Background: Heart failure, a condition predominantly affecting the elderly, represents an ever-increasing clinical and financial burden for the NHS. Cardiac rehabilitation, a service that incorporates patient education, exercise training and lifestyle modification, requires further evaluation in heart failure management.
Aim: The aim of this study was to determine whether a cardiac rehabilitation programme improved on the outcomes of an outpatient heart failure clinic (standard care) for patients, over 60 years of age, with chronic heart failure.
Methods: Two hundred patients (60-89 years, 66% male) with New York Heart Association (NYHA) II or III heart failure confirmed by echocardiography were randomised.
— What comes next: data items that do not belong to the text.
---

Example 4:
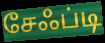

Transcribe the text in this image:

சேஃப்டி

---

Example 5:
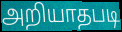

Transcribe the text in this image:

அறியாதபடி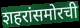
शहरांसमोरची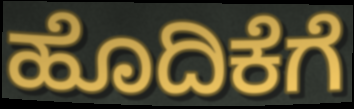
ಹೊದಿಕೆಗೆ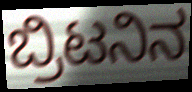
ಬ್ರಿಟನಿನ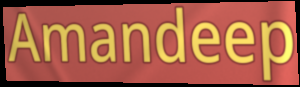
Amandeep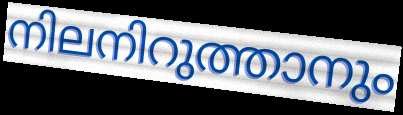
നിലനിറുത്താനുംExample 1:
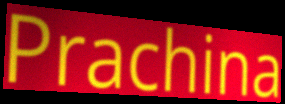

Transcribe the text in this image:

Prachina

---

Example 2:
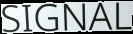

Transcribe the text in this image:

SIGNAL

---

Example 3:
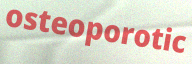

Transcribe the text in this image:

osteoporotic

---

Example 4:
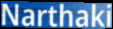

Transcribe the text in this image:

Narthaki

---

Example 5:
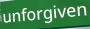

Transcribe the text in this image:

unforgiven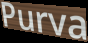
Purva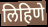
लिहिणे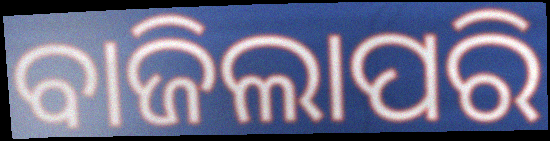
ବାଜିଲାପରିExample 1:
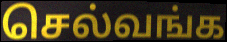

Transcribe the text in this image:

செல்வங்க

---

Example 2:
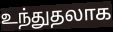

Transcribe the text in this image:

உந்துதலாக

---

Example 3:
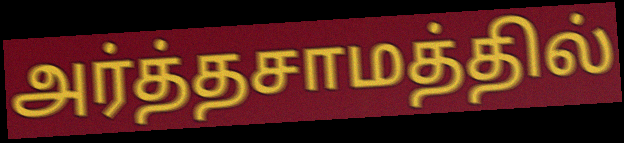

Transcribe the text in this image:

அர்த்தசாமத்தில்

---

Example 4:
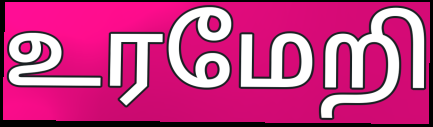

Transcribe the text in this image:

Both standard care and experimental groups attended clinic with a cardiologist and specialist nurse every 8 weeks. Interventions included exercise prescription, education, dietetics, occupational therapy and psychosocial counselling. The main outcome measures were functional status (NYHA, 6-min walk), health-related quality of life (MLHF and EuroQol) and hospital admissions.
Results: There were significant improvements in MLHF and EuroQol scores, NYHA classification and 6-min walking distance (meters) at 24 weeks between the groups (p<0.001). The experimental group had fewer admissions (11 vs. 33, p<0.01) and spent fewer days in hospital (41 vs. 187, p<0.001).
Conclusions: Cardiac rehabilitation, already widely established in the UK, offers an effective model of care for older patients with heart failure.